▼▼▼

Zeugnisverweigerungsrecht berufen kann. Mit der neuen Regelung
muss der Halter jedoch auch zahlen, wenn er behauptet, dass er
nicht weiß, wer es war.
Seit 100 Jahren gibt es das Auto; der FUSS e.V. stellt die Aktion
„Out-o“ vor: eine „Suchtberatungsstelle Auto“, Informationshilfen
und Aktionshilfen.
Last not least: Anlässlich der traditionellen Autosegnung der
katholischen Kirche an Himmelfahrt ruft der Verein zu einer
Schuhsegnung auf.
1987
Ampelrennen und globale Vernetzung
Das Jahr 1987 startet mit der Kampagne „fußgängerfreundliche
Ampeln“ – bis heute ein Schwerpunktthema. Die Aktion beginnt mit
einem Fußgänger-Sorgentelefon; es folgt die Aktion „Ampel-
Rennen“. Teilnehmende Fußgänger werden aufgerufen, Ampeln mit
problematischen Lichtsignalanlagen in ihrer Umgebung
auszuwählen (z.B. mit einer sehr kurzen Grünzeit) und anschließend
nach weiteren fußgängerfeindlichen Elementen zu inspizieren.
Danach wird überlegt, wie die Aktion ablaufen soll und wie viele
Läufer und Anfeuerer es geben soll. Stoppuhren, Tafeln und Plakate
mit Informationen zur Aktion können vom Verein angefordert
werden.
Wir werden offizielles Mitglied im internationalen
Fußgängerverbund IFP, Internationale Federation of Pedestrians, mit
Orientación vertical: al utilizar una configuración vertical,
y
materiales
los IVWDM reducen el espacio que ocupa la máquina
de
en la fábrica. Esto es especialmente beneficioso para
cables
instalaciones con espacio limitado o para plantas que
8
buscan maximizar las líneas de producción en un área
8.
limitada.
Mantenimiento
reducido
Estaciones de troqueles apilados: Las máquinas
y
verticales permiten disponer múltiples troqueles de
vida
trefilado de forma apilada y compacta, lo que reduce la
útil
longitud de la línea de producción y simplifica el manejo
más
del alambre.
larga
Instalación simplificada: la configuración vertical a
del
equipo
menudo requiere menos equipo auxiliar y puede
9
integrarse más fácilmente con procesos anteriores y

▲▲▲
▼▼▼

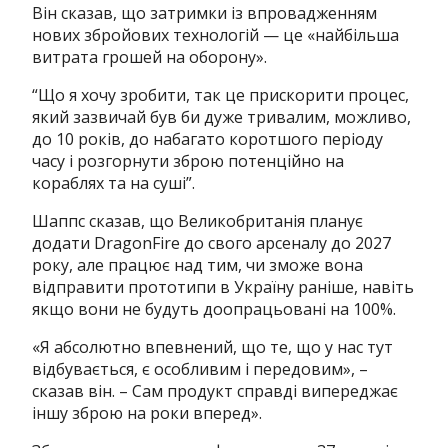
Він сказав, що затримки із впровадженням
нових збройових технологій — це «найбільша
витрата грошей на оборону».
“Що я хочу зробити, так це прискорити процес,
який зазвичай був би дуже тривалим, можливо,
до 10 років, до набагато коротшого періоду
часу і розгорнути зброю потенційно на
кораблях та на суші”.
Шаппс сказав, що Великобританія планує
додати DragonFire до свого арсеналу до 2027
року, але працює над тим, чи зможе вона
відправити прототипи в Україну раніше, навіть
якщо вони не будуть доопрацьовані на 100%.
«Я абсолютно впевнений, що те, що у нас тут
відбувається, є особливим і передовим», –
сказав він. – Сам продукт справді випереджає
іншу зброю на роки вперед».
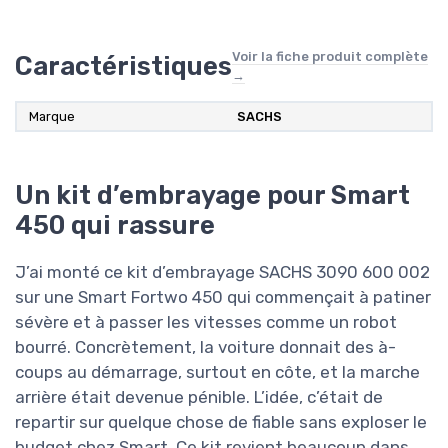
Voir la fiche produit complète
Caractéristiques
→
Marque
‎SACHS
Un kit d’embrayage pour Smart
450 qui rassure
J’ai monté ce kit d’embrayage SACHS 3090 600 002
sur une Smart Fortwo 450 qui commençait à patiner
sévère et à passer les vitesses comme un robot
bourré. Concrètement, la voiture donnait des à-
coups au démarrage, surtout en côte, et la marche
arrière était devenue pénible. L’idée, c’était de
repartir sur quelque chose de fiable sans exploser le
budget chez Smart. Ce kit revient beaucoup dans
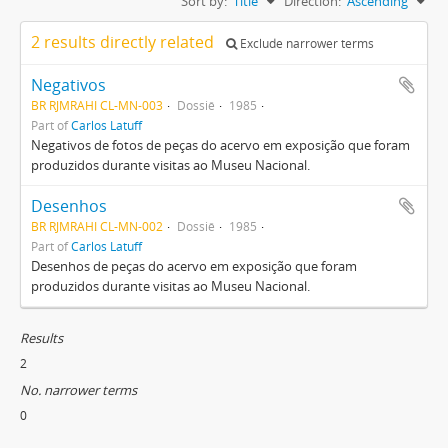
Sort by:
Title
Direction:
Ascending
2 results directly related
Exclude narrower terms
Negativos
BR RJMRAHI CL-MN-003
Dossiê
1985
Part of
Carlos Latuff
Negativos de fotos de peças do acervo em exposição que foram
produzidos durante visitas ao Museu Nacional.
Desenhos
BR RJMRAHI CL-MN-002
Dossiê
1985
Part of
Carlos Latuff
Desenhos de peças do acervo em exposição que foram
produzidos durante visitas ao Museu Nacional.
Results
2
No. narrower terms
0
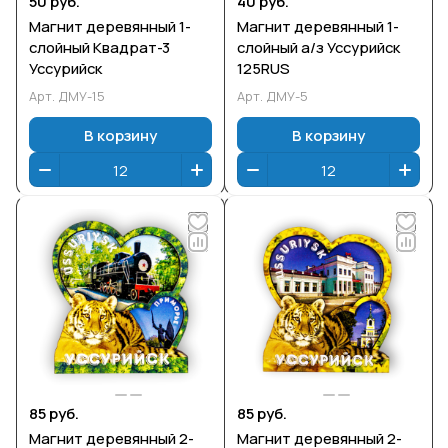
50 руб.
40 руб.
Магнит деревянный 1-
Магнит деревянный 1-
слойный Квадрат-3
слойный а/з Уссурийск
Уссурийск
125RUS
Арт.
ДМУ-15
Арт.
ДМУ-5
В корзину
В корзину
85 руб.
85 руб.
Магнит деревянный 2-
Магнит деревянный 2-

▲▲▲
▼▼▼

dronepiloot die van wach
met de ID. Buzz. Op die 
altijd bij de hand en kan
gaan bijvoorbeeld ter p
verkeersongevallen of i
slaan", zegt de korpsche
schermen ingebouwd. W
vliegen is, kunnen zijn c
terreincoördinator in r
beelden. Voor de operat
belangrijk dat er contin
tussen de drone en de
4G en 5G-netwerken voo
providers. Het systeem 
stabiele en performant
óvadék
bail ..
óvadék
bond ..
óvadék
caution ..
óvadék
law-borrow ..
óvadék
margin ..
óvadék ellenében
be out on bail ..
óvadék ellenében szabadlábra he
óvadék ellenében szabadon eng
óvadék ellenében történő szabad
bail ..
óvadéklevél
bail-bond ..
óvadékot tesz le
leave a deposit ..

▲▲▲

# [PROBLEM]
Using the listing above, repeat word for word each line from the one with "якщо вони не будуть доопрацьовані на 100%." down to the one with "450 qui rassure", both included. Omit all pictures.

# [REPLY TO THE EXERCISE]
якщо вони не будуть доопрацьовані на 100%.
«Я абсолютно впевнений, що те, що у нас тут
відбувається, є особливим і передовим», –
сказав він. – Сам продукт справді випереджає
іншу зброю на роки вперед».
Voir la fiche produit complète
Caractéristiques
→
Marque
‎SACHS
Un kit d’embrayage pour Smart
450 qui rassure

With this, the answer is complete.